Die Parteien im Großen Rath sind ziemlich bestimmt ausgeschieden. Für die Basler4 sind 1. die Liviner; 2. 3 Magadiner (Jalousie gegen Locarno); 3. die Trans-Ceneriner fast einmüthig.5 Unter solchen Umständen ist die Verschiebung auch für uns wünschbar.|
Ein Artikel zu Gunsten des Gotthards in der N.Z.Z.6, den wir gestern hier erhielten, machte bedeutendes Aufsehen. Pioda hielt mir ihn in Gegenwart des H. Meyer7 vor, worauf ich ihm bemerkte: Hr. Felber8 &. seine Einsender repräsentiren bekanntlich Zürich sehr oft nicht; übrigens haben Erfahrungen es dazu gebracht, daß jedes gute Zürcher Morgengebet die Bitte aufgenommen habe:
«Herr, laß uns nicht in die Hand Basels fallen!»
Ueber manchen Detail mündlich mehr; ich komme also am Mitwoch Abend heim. Auf Wiedersehen!
Mit freundschaftlichem Gruß
Dein
J. Dubs.
Kommentareinträge
1Telegramm nicht ermittelt.
2 Ambrogio Bertoni (1811–1887), Grossrat (TI).
3Sachverhalt nicht sicher ermittelt. Pioda spielt wohl auf die Schweizerische Centralbahn an, die sich unter dem Druck ihrer Geldgeber seit längerem um eine Fusion mit der Compagnie de l'Ouest-Suisse bemühte. Diese Fusion sollte noch weitere Schweizer Bahnen mit einbeziehen. Zeitweise war auch die Rede von einer blossen «Verständigung». Vgl. Bauer, Eisenbahnen, S. 71; Jung, Aufbruch, S. 426; NZZ, 15. Februar 1853; Jakob Dubs an Alfred Escher, 8. Juni 1853; Andreas Rudolf von Planta an Alfred Escher, 17. Juni [ 1853 ]; Andreas Rudolf von Planta an Alfred Escher, 23. September [ 1853 ]; Andreas Rudolf von Planta an Alfred Escher, 16. Oktober [ 1853 ].

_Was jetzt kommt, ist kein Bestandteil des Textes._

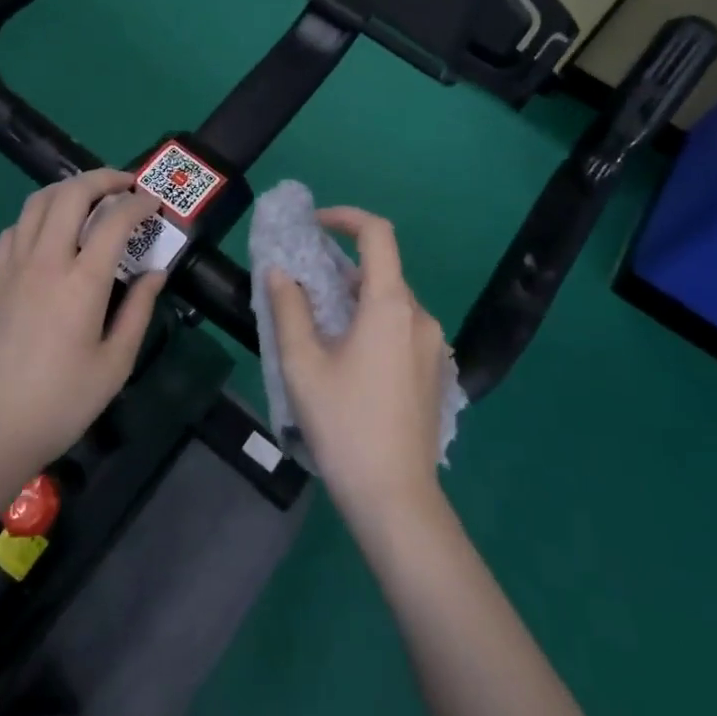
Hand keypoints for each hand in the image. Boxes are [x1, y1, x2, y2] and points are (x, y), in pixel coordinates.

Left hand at [0, 168, 164, 489]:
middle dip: (102, 179)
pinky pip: (14, 229)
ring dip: (67, 189)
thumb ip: (139, 311)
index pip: (114, 221)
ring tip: (89, 197)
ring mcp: (12, 267)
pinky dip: (37, 215)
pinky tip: (49, 232)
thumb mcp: (115, 365)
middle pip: (70, 194)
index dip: (138, 204)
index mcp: (82, 283)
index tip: (153, 204)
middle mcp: (45, 261)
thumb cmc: (61, 403)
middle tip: (124, 185)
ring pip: (37, 202)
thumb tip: (156, 273)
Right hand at [267, 208, 449, 520]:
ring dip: (357, 299)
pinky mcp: (435, 372)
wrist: (395, 498)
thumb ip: (290, 309)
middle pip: (383, 271)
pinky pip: (402, 329)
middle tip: (303, 286)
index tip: (314, 224)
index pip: (378, 235)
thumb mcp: (302, 364)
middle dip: (342, 267)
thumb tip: (281, 273)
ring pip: (392, 303)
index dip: (346, 217)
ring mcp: (433, 346)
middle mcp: (420, 317)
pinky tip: (349, 358)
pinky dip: (373, 323)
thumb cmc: (344, 424)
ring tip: (320, 326)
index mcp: (390, 306)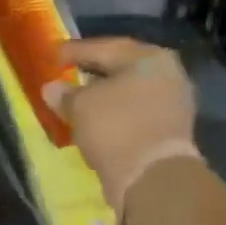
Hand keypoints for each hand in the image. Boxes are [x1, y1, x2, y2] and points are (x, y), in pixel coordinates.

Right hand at [44, 37, 199, 214]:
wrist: (152, 178)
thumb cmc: (115, 128)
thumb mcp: (81, 107)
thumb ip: (65, 94)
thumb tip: (52, 88)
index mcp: (148, 57)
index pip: (104, 47)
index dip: (74, 51)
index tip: (53, 56)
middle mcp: (168, 74)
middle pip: (122, 69)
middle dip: (93, 74)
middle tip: (68, 76)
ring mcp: (173, 103)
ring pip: (130, 93)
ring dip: (105, 97)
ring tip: (80, 103)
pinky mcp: (171, 131)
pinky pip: (136, 115)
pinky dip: (116, 116)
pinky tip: (98, 123)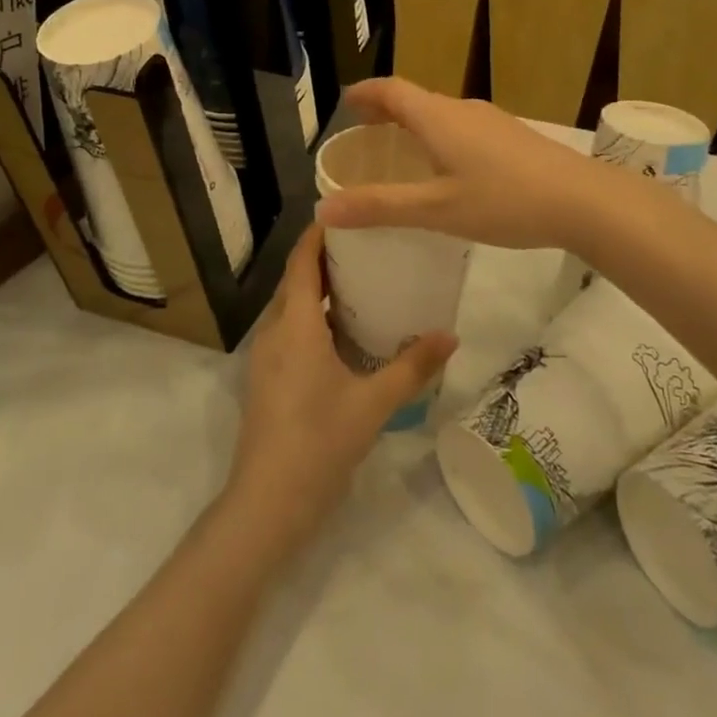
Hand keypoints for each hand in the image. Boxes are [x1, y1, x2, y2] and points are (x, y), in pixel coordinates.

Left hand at [226, 223, 455, 548]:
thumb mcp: (374, 403)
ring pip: (290, 307)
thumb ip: (413, 367)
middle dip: (324, 258)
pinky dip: (311, 318)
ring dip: (317, 289)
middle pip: (295, 279)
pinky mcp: (266, 380)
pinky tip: (342, 333)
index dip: (319, 233)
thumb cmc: (319, 442)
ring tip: (360, 282)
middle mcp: (274, 331)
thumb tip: (451, 334)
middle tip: (367, 246)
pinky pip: (288, 331)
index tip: (348, 212)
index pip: (302, 261)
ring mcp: (265, 357)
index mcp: (295, 325)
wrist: (267, 504)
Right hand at [316, 78, 638, 251]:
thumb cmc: (503, 200)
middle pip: (416, 99)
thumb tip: (324, 208)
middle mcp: (462, 110)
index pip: (392, 90)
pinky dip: (440, 138)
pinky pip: (463, 128)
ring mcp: (492, 121)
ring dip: (415, 125)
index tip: (345, 102)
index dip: (365, 93)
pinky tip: (449, 170)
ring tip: (401, 153)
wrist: (582, 199)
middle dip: (387, 111)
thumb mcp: (436, 209)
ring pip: (442, 115)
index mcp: (438, 117)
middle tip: (365, 134)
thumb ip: (381, 207)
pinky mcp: (512, 137)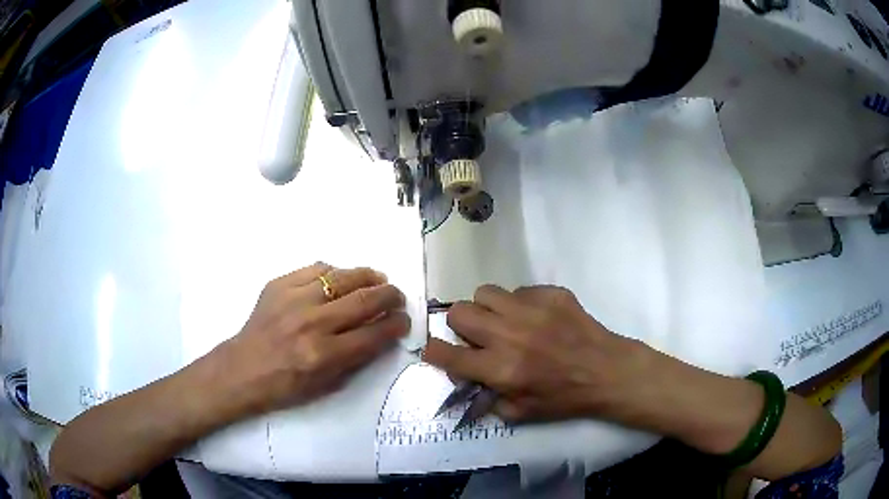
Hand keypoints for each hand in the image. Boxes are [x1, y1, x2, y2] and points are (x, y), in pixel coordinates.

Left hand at [216, 262, 409, 415]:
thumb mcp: (327, 386)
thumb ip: (357, 359)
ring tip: (377, 280)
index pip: (373, 334)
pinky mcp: (279, 285)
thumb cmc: (285, 386)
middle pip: (364, 300)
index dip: (396, 325)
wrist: (243, 369)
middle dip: (390, 296)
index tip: (404, 321)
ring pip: (342, 277)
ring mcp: (293, 299)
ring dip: (368, 277)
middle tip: (397, 297)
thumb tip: (382, 333)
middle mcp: (311, 323)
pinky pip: (316, 268)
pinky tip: (341, 279)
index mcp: (323, 355)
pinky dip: (335, 272)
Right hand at [424, 285, 654, 421]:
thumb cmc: (565, 398)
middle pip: (459, 312)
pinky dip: (520, 304)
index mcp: (500, 369)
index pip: (447, 353)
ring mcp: (531, 309)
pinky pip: (519, 290)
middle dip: (461, 326)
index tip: (438, 351)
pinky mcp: (551, 294)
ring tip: (504, 321)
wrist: (607, 371)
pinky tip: (537, 318)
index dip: (434, 351)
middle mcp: (510, 335)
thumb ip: (487, 398)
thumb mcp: (521, 413)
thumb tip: (467, 378)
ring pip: (485, 292)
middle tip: (478, 336)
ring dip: (488, 309)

4Der Ausdruck «Basler» bezieht sich hier auf die Schweizerische Centralbahn und ihre Gotthardpläne.
5Gemeint sind die Bewohner der Leventina, der Magadinoebene (zwischen Bellinzona und dem Lago Maggiore) und des Sottoceneri.
6Im erwähnten Artikel wird «der Wettkampf zwischen dem Gotthardt und Lukmanier » thematisiert und ein Leserbrief dazu abgedruckt. «Die Einsendung lautet: ‹Der Kampf zwischen dem Lukmanier und dem Gotthardt hat bereits zu verschiedenen Fragen Anlaß gegeben, ob es wirklich im Interesse Zürichs sei, sich dem einen dieser Projekte mehr als dem andern anzuschließen, ob es rathsam sei, auf Kosten des einen das andere ausschließlich zu unterstützen, ob es wohl nicht am zweckmäßigsten wäre, hier entweder beide gleich oder keins von beiden zu befürworten, – ja sogar ob der Gotthardt für Zürich nicht vielleicht die wichtigern Interessen in sich fasse? [...] Wie nun, wenn die Verbindung von Zürich über Chur und den Lukmanier nach Bellinzona 14 Stunden länger ist als über den Gotthardt?›» NZZ, 9. Juni 1853.
7 Ludwig Plazid Meyer von Schauensee (1807–1871), Grossrat (LU), Repräsentant der Schweizerischen Centralbahn in Luzern.
8 Peter Jakob Felber (1805–1872), Chefredaktor der NZZ.